Now, it’s not every moviegoer who willingly sits down to watch a seven-hour black-and-white Hungarian film—much less one that often seems hell-bent on trying your patience, pushing to see just how close to total stasis a film can get and still be called a “motion picture.” I have to admit, my eagerness to see Sátántangó was probably motivated as much by dumb, masochistic pride as by my interest in the film’s actual content. The moment after I’d absorbed the concluding image of Hour Seven—an extended shot of a fat, aging doctor laboriously boarding up the window of his study—I couldn’t wait for the people at work to ask me how I’d spent my weekend. “I watched a seven-hour Hungarian movie!” I’d cry out. “Top that!”

But my pride was undercut by the knowledge that I’d cheated a little. I hadn’t watched Sátántangó in one mammoth dose of concentrated bleakness, like you’re supposed to; I’d actually split the experience up into three bite-sized sessions over Friday, Saturday and Sunday, like a little kid divvying up the last Brussels sprout on his dinner plate. It felt more like watching three films instead of just one. And so, while two of the movies I watched were a little on the tedious side (albeit intentionally so), the second is one of the most amazing movies I’ve ever seen in my life.

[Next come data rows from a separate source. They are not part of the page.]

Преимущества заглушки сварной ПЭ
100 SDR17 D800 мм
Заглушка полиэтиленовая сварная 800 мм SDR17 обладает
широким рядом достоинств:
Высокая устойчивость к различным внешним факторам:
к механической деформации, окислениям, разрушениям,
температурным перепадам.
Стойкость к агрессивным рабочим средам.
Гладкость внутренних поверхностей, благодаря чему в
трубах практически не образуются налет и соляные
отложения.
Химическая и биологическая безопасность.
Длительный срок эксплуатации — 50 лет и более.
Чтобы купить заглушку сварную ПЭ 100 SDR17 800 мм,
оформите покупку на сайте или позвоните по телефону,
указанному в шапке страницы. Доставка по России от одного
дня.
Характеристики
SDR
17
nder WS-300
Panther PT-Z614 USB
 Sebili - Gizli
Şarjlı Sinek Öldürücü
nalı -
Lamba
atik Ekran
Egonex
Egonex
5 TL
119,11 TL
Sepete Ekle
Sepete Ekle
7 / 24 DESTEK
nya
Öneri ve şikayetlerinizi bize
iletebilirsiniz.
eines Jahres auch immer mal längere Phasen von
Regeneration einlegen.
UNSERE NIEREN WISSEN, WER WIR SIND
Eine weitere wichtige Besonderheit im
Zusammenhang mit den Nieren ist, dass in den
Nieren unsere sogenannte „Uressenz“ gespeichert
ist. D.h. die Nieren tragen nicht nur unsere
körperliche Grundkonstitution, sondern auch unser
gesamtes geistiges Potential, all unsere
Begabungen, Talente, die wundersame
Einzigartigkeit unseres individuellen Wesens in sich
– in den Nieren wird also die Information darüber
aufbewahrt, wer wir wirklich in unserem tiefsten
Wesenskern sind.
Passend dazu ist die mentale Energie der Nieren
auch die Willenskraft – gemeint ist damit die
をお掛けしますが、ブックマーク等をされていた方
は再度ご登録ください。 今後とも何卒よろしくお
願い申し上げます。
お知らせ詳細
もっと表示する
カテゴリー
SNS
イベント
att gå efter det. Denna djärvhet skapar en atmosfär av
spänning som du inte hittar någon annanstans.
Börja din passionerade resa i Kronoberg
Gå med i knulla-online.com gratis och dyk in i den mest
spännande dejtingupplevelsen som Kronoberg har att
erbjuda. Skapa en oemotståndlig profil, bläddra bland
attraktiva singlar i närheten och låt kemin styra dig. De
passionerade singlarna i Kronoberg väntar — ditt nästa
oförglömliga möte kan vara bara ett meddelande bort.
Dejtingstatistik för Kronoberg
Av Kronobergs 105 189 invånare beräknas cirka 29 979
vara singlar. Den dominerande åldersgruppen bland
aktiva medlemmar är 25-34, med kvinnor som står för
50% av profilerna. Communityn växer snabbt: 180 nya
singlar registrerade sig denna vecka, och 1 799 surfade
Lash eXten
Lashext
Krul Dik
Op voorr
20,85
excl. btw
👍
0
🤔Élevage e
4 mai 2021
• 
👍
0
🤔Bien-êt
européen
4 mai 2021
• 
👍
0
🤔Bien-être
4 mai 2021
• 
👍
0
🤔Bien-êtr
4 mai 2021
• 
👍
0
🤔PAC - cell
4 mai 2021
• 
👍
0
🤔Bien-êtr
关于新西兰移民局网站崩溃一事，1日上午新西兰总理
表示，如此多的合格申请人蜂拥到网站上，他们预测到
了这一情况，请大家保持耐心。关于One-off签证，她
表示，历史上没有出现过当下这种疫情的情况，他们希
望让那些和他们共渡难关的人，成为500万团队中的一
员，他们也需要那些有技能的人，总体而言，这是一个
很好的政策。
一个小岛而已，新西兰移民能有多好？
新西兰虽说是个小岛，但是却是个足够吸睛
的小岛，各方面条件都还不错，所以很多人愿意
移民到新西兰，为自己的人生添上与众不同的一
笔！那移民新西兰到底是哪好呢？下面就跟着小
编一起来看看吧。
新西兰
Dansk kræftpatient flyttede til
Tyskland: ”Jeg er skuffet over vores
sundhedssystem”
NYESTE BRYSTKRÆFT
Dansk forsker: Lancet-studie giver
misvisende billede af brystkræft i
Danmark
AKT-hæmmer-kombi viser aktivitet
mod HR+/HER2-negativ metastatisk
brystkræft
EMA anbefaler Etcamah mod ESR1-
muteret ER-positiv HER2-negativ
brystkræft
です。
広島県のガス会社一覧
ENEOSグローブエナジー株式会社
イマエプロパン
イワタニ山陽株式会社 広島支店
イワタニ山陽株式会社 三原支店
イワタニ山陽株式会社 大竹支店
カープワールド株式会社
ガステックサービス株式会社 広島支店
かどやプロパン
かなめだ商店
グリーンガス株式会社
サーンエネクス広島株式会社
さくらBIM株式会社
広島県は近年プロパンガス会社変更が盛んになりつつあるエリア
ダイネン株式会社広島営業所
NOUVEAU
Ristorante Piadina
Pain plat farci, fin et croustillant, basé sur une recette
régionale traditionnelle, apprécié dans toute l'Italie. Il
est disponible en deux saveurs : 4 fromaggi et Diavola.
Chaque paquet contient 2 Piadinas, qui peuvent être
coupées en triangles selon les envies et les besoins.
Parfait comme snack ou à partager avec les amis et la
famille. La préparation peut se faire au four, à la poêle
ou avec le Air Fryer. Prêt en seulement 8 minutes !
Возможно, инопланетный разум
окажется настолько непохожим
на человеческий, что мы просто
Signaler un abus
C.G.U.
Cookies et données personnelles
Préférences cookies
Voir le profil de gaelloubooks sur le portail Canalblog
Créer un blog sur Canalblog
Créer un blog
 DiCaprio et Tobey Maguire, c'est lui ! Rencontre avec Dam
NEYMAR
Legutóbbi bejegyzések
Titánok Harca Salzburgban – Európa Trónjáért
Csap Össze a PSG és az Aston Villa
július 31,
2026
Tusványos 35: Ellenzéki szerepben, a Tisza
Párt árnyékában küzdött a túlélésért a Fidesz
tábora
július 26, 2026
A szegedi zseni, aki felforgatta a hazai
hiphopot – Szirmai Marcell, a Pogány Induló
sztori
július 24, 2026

That’s the segment that contains Sátántangó’s three greatest sequences. In one, Tarr’s camera follows the town doctor on an errand to the tavern to refill the gigantic flask of booze he keeps beside the chair he occupies all day long, spying on his neighbours. (His obesity turns this simple task into a quest as daunting as Frodo Baggins’s trek to Mount Doom.) In another, we watch a little girl play in a barn with her pet cat. The mood doesn’t stay playful for long, though—eventually she feeds the animal rat poison and then carries its corpse through the rain to a secluded glade, where she commits suicide by eating some of the same poison herself.

And in the third scene, Tarr shows us a group of about eight or nine villagers in the local pub. One of them is playing a catchy but maddeningly repetitive riff on the accordion, a couple more hit their tables with canes to keep time and two couples dance a clumsy shuffle on the floor while one guy stumbles around shoving everyone and every now and then another guy walks across the room with a stick of bread balanced on his forehead.

This scene goes on for... well, at least 15 minutes—far, far past the point where you’d think any sane director would end it. Way farther. Like, three times as far. It ought to be unendurable (especially since we’ve already watched this scene from the perspective of the little girl, who’s paused to look through the tavern window on her way to killing herself), and yet it’s absolutely hypnotic. And funny and moving and, in a wordless, instinctive way, kind of profound.

I’ve described this scene to my friends, but to my chagrin, I always give up trying to explain why it affects me so deeply and end up just making a joke out of it: “And it just goes on like that... for 15 minutes! It’s awesome!”

But Sátántangó *is* awesome. And if it were any shorter, it would be less awesome. No joke. Next stop: Berlin Alexanderplatz!